**Job item**
In the rows, take everything from the line containing "## REFERENCE" down to the line containing "- <https://developers.google.com/web/updates/2018/03/cssom>", and reproduce only those lines, with "Typed OM" replaced by "CSS Typed Object Model" and everything else left unchanged.

**Records for this exercise**
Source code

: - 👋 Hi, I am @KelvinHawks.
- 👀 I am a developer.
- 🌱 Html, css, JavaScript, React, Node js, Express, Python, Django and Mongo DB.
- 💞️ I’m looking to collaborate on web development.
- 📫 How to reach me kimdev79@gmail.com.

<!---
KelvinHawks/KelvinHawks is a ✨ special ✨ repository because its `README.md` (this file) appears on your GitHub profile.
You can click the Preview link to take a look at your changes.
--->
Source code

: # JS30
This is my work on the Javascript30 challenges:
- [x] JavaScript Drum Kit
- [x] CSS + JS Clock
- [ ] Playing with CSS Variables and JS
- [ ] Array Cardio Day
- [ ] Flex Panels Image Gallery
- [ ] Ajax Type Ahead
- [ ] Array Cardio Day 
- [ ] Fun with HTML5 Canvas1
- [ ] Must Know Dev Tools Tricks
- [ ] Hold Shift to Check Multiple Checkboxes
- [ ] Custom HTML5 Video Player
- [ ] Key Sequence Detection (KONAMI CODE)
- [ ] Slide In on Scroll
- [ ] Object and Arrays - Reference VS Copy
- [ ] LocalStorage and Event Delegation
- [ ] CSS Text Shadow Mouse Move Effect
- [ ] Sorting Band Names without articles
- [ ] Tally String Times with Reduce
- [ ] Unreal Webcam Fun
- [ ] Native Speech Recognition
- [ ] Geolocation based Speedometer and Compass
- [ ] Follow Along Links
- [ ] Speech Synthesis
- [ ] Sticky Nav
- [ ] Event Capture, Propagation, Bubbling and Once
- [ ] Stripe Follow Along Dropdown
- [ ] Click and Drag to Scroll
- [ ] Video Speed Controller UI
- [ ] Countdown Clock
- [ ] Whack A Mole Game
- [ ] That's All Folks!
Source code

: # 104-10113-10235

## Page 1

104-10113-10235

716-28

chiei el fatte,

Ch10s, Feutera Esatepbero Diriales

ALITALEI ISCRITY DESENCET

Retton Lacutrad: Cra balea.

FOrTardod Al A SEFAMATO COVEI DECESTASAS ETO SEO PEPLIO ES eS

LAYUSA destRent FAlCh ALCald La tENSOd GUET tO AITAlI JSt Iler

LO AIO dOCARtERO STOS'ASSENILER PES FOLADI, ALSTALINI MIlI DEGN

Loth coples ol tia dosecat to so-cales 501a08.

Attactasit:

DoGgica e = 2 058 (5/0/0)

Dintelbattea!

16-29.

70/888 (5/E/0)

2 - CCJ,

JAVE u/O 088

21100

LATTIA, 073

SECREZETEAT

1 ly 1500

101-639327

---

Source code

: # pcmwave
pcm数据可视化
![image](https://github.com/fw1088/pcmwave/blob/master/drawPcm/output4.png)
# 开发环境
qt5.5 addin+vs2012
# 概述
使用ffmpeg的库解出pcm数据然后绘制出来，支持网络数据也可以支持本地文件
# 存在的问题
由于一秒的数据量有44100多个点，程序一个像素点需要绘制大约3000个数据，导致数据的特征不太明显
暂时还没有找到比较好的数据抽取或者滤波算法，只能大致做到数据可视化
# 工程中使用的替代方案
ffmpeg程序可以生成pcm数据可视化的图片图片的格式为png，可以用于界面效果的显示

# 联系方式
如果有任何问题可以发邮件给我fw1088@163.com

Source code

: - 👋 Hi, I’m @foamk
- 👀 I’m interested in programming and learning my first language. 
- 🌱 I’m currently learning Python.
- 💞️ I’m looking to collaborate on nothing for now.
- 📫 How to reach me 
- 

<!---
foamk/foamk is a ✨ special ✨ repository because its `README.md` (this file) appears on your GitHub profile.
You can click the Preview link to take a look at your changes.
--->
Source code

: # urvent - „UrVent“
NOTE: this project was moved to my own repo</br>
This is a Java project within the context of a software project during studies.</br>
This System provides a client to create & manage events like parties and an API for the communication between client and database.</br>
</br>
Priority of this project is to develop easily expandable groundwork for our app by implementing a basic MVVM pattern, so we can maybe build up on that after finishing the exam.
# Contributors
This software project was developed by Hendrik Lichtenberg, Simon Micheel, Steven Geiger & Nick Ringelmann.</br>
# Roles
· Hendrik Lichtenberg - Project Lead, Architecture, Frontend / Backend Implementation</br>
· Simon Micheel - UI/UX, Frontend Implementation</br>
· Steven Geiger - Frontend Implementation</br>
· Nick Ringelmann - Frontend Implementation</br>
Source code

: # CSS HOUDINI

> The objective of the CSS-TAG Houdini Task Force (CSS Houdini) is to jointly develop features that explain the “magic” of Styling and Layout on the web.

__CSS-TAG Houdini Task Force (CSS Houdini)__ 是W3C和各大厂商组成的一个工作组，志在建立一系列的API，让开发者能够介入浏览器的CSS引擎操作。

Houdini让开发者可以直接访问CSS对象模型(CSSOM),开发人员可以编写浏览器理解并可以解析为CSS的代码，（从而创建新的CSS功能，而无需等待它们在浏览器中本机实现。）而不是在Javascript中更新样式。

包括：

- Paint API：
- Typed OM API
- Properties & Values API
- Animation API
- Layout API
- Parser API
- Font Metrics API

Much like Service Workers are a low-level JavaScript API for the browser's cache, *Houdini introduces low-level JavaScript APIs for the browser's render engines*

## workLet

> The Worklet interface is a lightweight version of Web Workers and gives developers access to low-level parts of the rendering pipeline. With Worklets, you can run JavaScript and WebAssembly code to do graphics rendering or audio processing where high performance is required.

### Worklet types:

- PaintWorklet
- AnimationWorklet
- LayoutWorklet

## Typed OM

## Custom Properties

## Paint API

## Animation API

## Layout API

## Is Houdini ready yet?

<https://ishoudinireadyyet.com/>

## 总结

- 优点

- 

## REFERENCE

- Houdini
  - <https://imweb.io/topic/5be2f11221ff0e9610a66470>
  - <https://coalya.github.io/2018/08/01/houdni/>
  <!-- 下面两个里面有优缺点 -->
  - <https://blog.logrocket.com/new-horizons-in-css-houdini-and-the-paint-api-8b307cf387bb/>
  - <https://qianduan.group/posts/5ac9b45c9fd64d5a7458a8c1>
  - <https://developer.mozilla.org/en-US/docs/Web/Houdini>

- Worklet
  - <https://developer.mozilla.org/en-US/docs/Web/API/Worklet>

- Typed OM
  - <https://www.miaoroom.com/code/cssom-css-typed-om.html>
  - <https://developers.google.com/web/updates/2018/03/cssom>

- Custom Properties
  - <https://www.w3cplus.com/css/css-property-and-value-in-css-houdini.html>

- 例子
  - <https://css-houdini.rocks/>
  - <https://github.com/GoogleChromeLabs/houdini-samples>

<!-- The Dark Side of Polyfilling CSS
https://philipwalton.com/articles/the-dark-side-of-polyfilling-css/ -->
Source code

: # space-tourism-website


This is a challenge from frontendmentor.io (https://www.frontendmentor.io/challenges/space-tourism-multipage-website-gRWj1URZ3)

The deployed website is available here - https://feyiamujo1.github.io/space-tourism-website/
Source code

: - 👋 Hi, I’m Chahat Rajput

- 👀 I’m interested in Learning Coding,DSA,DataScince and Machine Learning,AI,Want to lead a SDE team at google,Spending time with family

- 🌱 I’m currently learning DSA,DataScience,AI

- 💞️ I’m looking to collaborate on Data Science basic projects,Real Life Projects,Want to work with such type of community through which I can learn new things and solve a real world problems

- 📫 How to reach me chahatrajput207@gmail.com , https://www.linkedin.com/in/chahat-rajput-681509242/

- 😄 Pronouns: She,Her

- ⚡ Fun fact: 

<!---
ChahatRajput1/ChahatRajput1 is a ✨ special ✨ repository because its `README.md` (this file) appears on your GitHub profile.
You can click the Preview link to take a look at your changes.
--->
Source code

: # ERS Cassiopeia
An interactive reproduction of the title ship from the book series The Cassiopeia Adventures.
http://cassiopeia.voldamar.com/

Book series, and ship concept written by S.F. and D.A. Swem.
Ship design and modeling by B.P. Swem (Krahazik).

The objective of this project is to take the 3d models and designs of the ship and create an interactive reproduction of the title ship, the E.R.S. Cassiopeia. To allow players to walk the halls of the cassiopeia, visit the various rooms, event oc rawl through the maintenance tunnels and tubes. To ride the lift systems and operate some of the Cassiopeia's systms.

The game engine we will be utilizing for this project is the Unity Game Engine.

**Answer section**
## REFERENCE

- Houdini
  - <https://imweb.io/topic/5be2f11221ff0e9610a66470>
  - <https://coalya.github.io/2018/08/01/houdni/>
  <!-- 下面两个里面有优缺点 -->
  - <https://blog.logrocket.com/new-horizons-in-css-houdini-and-the-paint-api-8b307cf387bb/>
  - <https://qianduan.group/posts/5ac9b45c9fd64d5a7458a8c1>
  - <https://developer.mozilla.org/en-US/docs/Web/Houdini>

- Worklet
  - <https://developer.mozilla.org/en-US/docs/Web/API/Worklet>

- CSS Typed Object Model
  - <https://www.miaoroom.com/code/cssom-css-typed-om.html>
  - <https://developers.google.com/web/updates/2018/03/cssom>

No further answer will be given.